[Begin LISTED RECORDS]

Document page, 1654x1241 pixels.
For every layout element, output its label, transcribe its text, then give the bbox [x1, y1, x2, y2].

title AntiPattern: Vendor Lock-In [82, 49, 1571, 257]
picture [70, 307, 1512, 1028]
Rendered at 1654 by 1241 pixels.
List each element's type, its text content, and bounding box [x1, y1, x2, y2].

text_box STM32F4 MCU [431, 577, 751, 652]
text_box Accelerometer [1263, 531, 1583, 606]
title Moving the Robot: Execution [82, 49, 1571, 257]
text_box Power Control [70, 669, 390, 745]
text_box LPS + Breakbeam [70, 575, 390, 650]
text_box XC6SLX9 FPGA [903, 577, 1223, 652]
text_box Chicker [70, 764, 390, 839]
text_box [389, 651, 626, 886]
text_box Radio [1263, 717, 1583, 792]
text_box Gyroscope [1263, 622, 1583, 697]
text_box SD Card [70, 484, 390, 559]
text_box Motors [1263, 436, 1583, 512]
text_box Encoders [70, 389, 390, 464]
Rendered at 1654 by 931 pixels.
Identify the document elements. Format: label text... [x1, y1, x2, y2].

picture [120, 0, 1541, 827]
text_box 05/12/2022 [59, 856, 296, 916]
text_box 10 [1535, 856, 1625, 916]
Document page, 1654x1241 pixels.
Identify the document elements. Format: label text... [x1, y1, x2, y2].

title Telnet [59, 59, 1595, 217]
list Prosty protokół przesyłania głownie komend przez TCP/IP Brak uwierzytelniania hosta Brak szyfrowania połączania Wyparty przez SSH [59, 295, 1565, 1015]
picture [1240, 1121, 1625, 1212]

[End LISTED RECORDS]

Copy the whole listing above, line for line, with no changes.

Document page, 1654x1241 pixels.
For every layout element, output its label, transcribe its text, then give the bbox [x1, y1, x2, y2].

title AntiPattern: Vendor Lock-In [82, 49, 1571, 257]
picture [70, 307, 1512, 1028]
Rendered at 1654 by 1241 pixels.
List each element's type, its text content, and bounding box [x1, y1, x2, y2].

text_box STM32F4 MCU [431, 577, 751, 652]
text_box Accelerometer [1263, 531, 1583, 606]
title Moving the Robot: Execution [82, 49, 1571, 257]
text_box Power Control [70, 669, 390, 745]
text_box LPS + Breakbeam [70, 575, 390, 650]
text_box XC6SLX9 FPGA [903, 577, 1223, 652]
text_box Chicker [70, 764, 390, 839]
text_box [389, 651, 626, 886]
text_box Radio [1263, 717, 1583, 792]
text_box Gyroscope [1263, 622, 1583, 697]
text_box SD Card [70, 484, 390, 559]
text_box Motors [1263, 436, 1583, 512]
text_box Encoders [70, 389, 390, 464]
Rendered at 1654 by 931 pixels.
Identify the document elements. Format: label text... [x1, y1, x2, y2].

picture [120, 0, 1541, 827]
text_box 05/12/2022 [59, 856, 296, 916]
text_box 10 [1535, 856, 1625, 916]
Document page, 1654x1241 pixels.
Identify the document elements. Format: label text... [x1, y1, x2, y2].

title Telnet [59, 59, 1595, 217]
list Prosty protokół przesyłania głownie komend przez TCP/IP Brak uwierzytelniania hosta Brak szyfrowania połączania Wyparty przez SSH [59, 295, 1565, 1015]
picture [1240, 1121, 1625, 1212]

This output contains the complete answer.